2015年1月19日 星期一

"Briefing for a Descent Into Hell" by Doris Lessing (1971)


"Oh, Doctor can you give me a pill to make me sleep.  Oh, I'm working too hard and, oh, I'm worried about my marriage, and, oh, I'm worried about my job, and, oh, I can't stand what I think."

"Briefing for a Descent Into Hell" is the story of Charles Watkins, a Classics Professor who suffers a breakdown and is found wandering around London.  He is placed under the care of two doctors who have very different opinions on how he should be treated, and while in the hospital Charles hallucinates an imagined life as a sailor, a congress of heavenly beings, a sojourn on a mythical island, and a wartime experience that never happened.
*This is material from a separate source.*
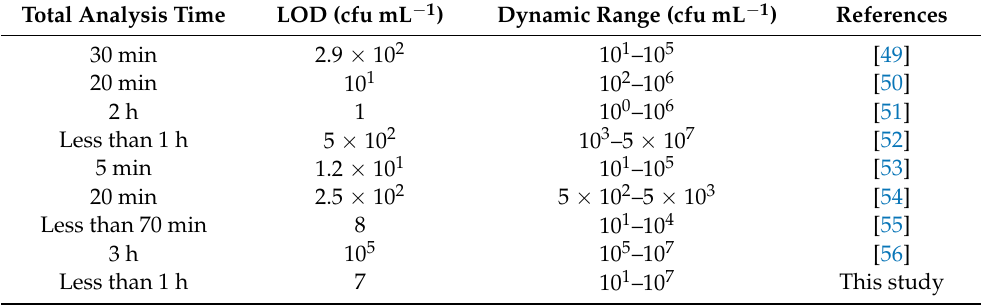
Table 2. Comparison of this proposed biosensor with other similar studies in the literature. Total Analysis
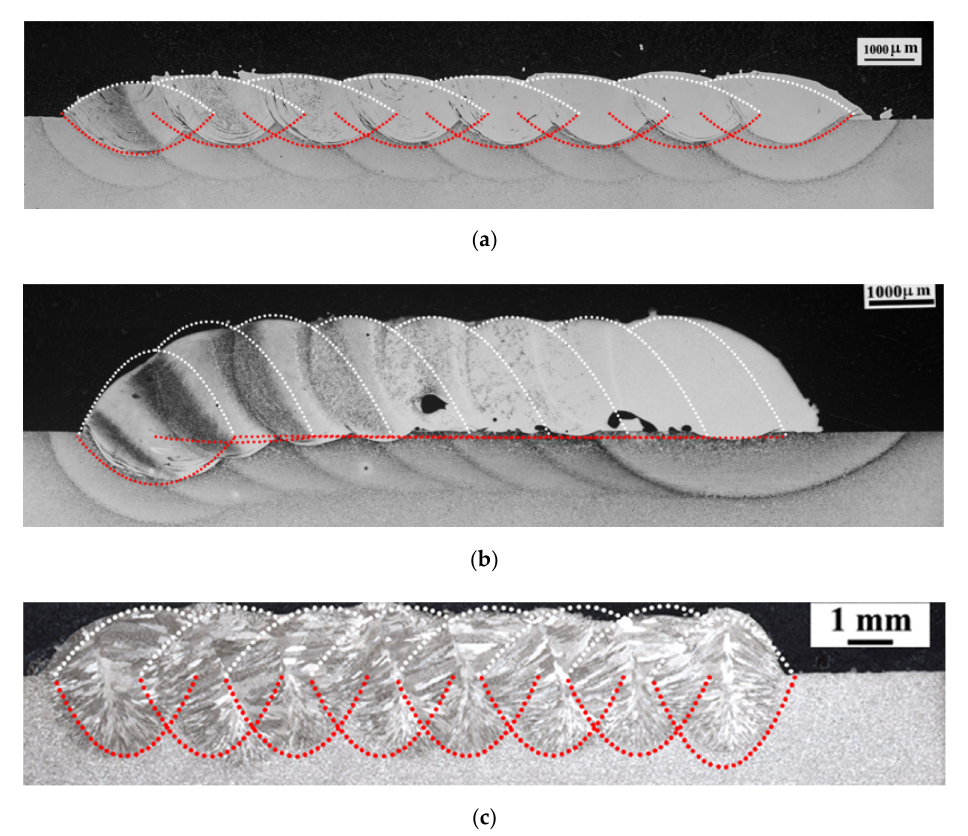
Figure 5. Comparison of the model with cross sections of real coatings: ( a ) coating of Eutroloy 16606A at 2700 W, 900 mm·min −1 , 15.6 g·min −1 , d o = 40% and continuous coaxial nozzle with a slit of 1 mm; ( b ) coating of Eutroloy 16606A at 2100 W, 500 mm·min −1 , 12.3 g·min −1 , d o = 50% and continuous coaxial nozzle with a 0.5 mm slit; and, ( c ) coating of Alloy 718 at 2500 W, 500 mm·min −1 , 18 g·min −1 , d o = 40% and four-stream nozzle.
And I'll agree that it sounds like a good idea for a book, but it's dreadfully boring.  Even at just over 200 pages, this novel goes nowhere fast.  The "mythical island" section takes up nearly half of the book, and it adds absolutely nothing to the plot.  Other sections are likewise dead-ends, and are almost entirely disassociated from the rest of the book.

Let it be known that I have given Doris Lessing more than a fair chance.  I have read both "The Cleft" and this book, and both books seem to suffer from a similar lack of inertia.  She may have won the Nobel Prize, critics from The Guardian might gush over her book jackets, but I fail to see what's so special about Doris Lessing.  This book waxes intellectual at times - often brilliantly so - but it fails as a novel.